(TEXT):
========

This patch adds unpacked support for unconditional and
conditional CNOT.  The type suffix has to be taken from
the element size rather than the container size.

Tested on aarch64-linux-gnu and aarch64_be-elf.  Pushed to trunk.

Richard


gcc/
        * config/aarch64/aarch64-sve.md (*cnot<mode>): Extend from
        SVE_FULL_I to SVE_I.
        (*cond_cnot<mode>_2, *cond_cnot<mode>_any): Likewise.

gcc/testsuite/
        * gcc.target/aarch64/sve/cnot_2.c: New test.
        * gcc.target/aarch64/sve/cond_cnot_4.c: Likewise.
        * gcc.target/aarch64/sve/cond_cnot_4_run.c: Likewise.
        * gcc.target/aarch64/sve/cond_cnot_5.c: Likewise.
        * gcc.target/aarch64/sve/cond_cnot_5_run.c: Likewise.
        * gcc.target/aarch64/sve/cond_cnot_6.c: Likewise.
        * gcc.target/aarch64/sve/cond_cnot_6_run.c: Likewise.

========

(DATA EXTRACTS):
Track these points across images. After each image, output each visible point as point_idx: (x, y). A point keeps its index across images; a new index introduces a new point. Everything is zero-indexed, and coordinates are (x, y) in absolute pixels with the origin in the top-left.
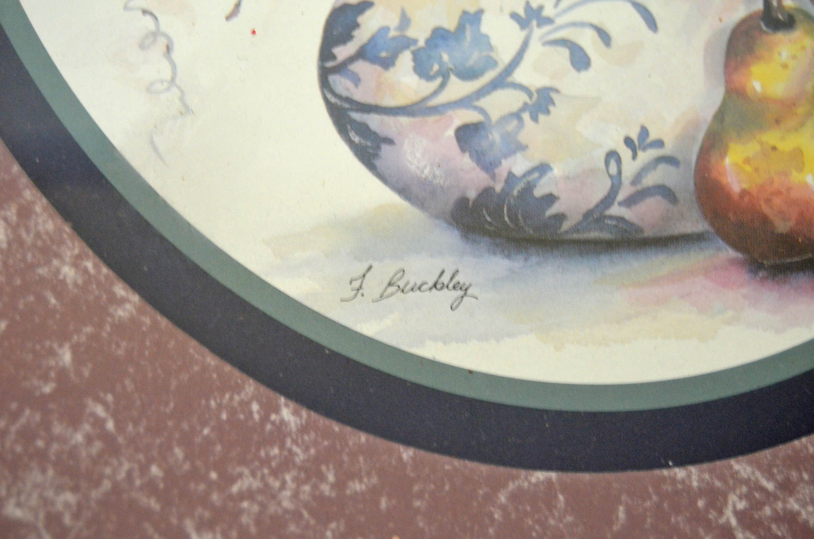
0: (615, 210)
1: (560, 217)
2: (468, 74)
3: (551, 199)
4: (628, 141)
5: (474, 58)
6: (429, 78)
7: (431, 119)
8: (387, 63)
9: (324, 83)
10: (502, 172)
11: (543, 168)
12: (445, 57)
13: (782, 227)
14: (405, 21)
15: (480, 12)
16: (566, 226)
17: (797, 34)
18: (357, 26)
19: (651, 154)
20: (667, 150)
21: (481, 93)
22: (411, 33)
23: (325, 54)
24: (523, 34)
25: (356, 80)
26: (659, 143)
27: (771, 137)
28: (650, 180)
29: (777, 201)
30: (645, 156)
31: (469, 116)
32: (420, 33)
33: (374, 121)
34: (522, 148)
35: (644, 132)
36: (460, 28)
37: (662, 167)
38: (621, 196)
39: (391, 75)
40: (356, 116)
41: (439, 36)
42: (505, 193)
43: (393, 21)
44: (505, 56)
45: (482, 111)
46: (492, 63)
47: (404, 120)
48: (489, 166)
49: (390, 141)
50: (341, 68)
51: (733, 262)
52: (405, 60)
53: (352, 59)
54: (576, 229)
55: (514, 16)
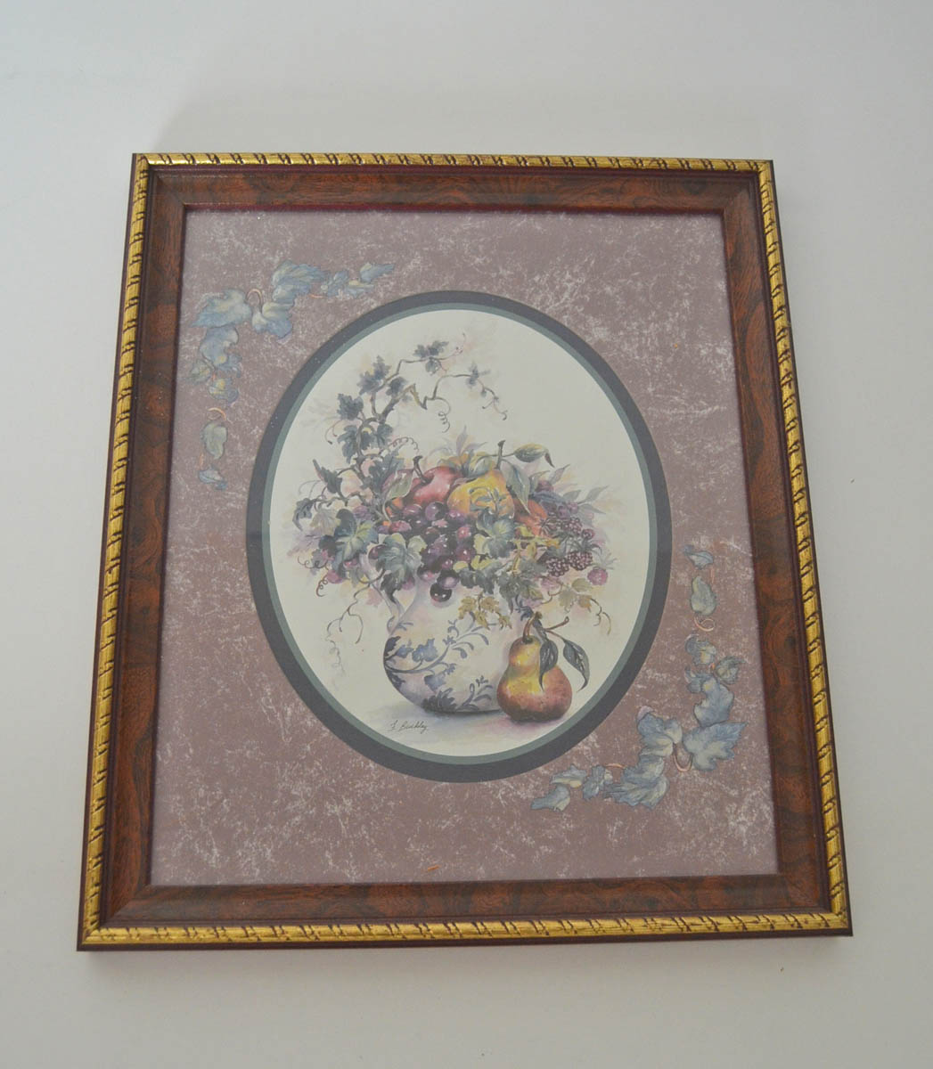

========

(WHAT YOU NEED TO DO):
1. According to the patch note, the type suffix must be taken from what size rather than the container size?
2. Reproduce a passage of the patch note word for word, beginning at the words "This patch adds" and stopping after "the container size.".

(LIST OF ANSWERS):
1. The element size.

2.
This patch adds unpacked support for unconditional and
conditional CNOT.  The type suffix has to be taken from
the element size rather than the container size.